Dokumen:
== == ==

Gagal ke Senayan, PPP Tempuh Jalur Politik Revisi UU Pemilu, Memang Bisa?
PPP tak akan diam dengan putusan MK yang tolak gugatannya. Masih ada ruang mengawal suara PPP, seperti revisi UU Pemilu.
JAKARTA, KOMPAS —Partai Persatuan Pembangunan atau PPP tidak akan tinggal diam dengan keputusan Mahkamah Konstitusi yang menolak seluruh gugatan yang diajukan. Partai berlambang Kakbah itu akan menempuh jalur politik untuk memperjuangkan 6.343.868 suara atau 4,17 persen suara sah nasional yang diklaim didapati dari hasil Pemilu Legislatif 2024. Salah satunya dengan merevisi Undang-Undang Pemilu.
Pelaksana Tugas Ketua Umum PPP Mardiono dalam jumpa pers di Kantor Dewan Pimpinan Pusat (DPP) PPP Jakarta, Selasa (22/5/2024), mengatakan, pelantikan anggota DPR terpilih periode 2024-20029 baru akan dilakukan pada 1 Oktober mendatang. Artinya, masih ada waktu empat bulan lebih bagi PPP untuk memperjuangkan hak konstitusi pemilihnya.
Saat ditanya lebih lanjut apakah yang dimaksud itu adalah mengotak-atik aturan ambang batas parlemen melalui revisi Undang-Undang Pemilu, Mardiono enggan mengungkapkannya. Namun, ia tak menampik bahwa upaya merevisi UU Pemilu itu sangatlah terbuka. Apalagi, saat ini masih ada perwakilan PPP di Parlemen.

== == ==

Baris Data:
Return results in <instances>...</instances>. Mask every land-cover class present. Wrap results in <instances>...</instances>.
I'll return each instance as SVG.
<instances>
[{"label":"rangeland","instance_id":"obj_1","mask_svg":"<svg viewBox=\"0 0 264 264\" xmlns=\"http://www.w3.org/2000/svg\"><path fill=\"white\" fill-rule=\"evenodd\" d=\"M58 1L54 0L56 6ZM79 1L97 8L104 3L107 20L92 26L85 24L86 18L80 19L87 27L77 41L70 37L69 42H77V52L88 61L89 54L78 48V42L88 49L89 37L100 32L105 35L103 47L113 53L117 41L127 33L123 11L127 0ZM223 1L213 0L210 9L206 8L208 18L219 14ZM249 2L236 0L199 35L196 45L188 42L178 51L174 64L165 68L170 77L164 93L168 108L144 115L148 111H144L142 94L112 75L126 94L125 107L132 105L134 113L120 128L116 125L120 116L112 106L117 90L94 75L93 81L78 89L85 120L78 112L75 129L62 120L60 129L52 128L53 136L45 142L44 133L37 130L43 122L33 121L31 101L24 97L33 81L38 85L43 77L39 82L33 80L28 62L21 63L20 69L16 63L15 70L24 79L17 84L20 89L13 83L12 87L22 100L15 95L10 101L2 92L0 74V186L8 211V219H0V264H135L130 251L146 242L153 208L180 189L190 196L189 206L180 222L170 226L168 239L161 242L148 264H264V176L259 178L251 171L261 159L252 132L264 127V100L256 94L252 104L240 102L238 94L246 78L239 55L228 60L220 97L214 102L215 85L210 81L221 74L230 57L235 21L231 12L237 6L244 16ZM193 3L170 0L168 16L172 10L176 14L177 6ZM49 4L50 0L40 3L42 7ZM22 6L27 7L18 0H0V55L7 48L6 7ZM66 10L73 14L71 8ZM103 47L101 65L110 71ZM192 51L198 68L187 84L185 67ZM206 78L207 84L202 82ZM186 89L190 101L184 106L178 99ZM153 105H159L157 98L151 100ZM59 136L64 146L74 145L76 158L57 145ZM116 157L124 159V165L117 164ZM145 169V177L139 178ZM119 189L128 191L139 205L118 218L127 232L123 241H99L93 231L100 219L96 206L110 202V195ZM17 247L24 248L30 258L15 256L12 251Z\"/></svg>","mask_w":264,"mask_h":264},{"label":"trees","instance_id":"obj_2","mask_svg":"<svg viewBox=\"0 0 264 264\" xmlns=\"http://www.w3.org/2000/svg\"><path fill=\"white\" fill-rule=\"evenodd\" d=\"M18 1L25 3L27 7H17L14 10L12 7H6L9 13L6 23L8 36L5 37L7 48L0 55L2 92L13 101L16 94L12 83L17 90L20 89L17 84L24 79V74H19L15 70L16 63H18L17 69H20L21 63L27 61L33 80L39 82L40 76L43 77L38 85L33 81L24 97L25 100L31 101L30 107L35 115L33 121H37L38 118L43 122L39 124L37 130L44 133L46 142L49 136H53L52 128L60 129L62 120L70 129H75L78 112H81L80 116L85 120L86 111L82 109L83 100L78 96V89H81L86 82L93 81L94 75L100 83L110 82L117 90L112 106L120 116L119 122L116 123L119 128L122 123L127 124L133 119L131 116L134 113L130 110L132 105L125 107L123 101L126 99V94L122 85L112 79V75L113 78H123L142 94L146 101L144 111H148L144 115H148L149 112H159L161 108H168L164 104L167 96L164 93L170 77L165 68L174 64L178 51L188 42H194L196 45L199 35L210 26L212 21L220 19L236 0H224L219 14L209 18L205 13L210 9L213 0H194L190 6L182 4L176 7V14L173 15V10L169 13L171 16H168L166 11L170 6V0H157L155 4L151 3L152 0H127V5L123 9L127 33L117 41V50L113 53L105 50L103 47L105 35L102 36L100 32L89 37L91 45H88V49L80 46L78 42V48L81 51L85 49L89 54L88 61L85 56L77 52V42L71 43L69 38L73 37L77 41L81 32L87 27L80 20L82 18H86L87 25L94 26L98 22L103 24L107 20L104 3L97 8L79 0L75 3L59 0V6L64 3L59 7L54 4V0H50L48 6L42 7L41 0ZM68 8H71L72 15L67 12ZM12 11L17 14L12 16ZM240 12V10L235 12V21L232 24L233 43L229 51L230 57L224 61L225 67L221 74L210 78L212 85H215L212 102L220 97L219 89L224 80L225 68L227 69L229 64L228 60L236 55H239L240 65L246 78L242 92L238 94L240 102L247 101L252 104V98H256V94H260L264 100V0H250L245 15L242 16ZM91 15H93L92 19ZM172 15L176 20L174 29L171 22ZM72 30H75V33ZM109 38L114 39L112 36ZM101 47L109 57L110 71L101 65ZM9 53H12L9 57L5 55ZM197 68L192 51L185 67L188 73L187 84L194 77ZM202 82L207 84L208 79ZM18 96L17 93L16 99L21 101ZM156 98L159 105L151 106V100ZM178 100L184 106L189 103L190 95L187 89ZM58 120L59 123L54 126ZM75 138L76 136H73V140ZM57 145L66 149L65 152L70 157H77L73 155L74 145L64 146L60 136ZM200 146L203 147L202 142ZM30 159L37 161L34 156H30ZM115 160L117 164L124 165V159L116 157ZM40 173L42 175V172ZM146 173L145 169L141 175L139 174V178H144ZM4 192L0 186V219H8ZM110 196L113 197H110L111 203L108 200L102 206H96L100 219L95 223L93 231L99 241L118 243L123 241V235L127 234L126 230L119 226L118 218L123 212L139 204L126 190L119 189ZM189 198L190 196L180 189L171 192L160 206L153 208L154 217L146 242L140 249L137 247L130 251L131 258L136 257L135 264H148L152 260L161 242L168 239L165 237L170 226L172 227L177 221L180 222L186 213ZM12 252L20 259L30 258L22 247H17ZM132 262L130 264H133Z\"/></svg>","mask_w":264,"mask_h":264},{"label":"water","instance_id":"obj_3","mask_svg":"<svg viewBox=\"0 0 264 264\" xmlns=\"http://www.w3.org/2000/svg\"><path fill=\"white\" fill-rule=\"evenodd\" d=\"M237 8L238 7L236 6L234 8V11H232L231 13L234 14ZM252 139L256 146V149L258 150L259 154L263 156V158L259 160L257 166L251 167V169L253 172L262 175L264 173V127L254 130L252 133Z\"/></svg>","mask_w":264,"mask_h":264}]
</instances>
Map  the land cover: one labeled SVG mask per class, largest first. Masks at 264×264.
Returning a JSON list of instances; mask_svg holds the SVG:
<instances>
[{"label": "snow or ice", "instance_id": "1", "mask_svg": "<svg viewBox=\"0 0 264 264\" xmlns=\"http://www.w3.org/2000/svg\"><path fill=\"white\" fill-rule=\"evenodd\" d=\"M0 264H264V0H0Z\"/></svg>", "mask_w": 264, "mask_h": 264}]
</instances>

== == ==

Latihan 1: Ambil dari berita tentang PPP semua teks mulai dari "Pelaksana Tugas Ketua" terus ke bawah sampai "PPP di Parlemen.", persis sama tanpa perubahan.
Latihan 2: Tolong lanjutkan berita tentang PPP dan revisi UU Pemilu di atas, dimulai sesudah kalimat terakhirnya.

Jawaban Latihan 1:
Pelaksana Tugas Ketua Umum PPP Mardiono dalam jumpa pers di Kantor Dewan Pimpinan Pusat (DPP) PPP Jakarta, Selasa (22/5/2024), mengatakan, pelantikan anggota DPR terpilih periode 2024-20029 baru akan dilakukan pada 1 Oktober mendatang. Artinya, masih ada waktu empat bulan lebih bagi PPP untuk memperjuangkan hak konstitusi pemilihnya.
Saat ditanya lebih lanjut apakah yang dimaksud itu adalah mengotak-atik aturan ambang batas parlemen melalui revisi Undang-Undang Pemilu, Mardiono enggan mengungkapkannya. Namun, ia tak menampik bahwa upaya merevisi UU Pemilu itu sangatlah terbuka. Apalagi, saat ini masih ada perwakilan PPP di Parlemen.

Jawaban Latihan 2:
”Tentu ada langkah politik. Politik ini, kan, nantinya merujuk pada kebijakan undang-undang. Tetapi, saya tidak akan menjabarkan secara detail langkah-langkah yang akan kami lanjutkan. Sebab, kalau kita main bola, saya sudah mengatakan bahwa saya akan menyerang dari gawang, nyerang dari bek kanan, bek kiri, ya nanti orang jadi jaga-jaga,” tutur Mardiono.
Baca juga: Seluruh Gugatan Tak Diterima MK, PPP Dipastikan Terlempar dari Senayan
PPP sebelumnya dipastikan tidak lolos ke DPR setelah MK menyatakan tidak menerima permohonan sengketa Pemilu Legislatif (Pileg) 2024 yang diajukan partai tersebut di 19 provinsi. Mayoritas permohonan yang diajukan sebelumnya dinyatakan MK tidak memenuhi syarat formil karena kabur dan tidak jelas. Ini menjadi pemilu pertama PPP tidak lolos menempatkan kadernya di DPR. Padahal, sejak Pemilu 1977, PPP selalu berhasil masuk ke Senayan.
Tentu ada langkah politik. Politik ini, kan, nantinya merujuk pada kebijakan undang-undang. Tetapi, saya tidak akan menjabarkan detail langkah-langkah yang akan kami lanjutkan. Sebab, kalau kita main bola, saya sudah mengatakan bahwa saya akan menyerang dari gawang, nyerang dari bek kanan, bek kiri, ya nanti orang jadi jaga-jaga.
Ekspresi Plt Ketua Umum Partai Persatuan Pembangunan (PPP) Muhammad Mardiono setelah menggelar konferensi pers terkait putusan sela Mahkamah Konstitusi di Kantor DPP PPP, Jalan Diponegoro, Jakarta, Rabu (22/5/2024).
Merugikan PPP
Menurut Mardiono, berdasarkan hasil penghitungan internal, perolehan suara PPP di tingkat nasional mencapai 6.343.868 suara atau 4,17 persen dari total suara sah nasional. Dari perolehan suara tersebut, PPP mengamankan setidaknya 12 kursi di DPR.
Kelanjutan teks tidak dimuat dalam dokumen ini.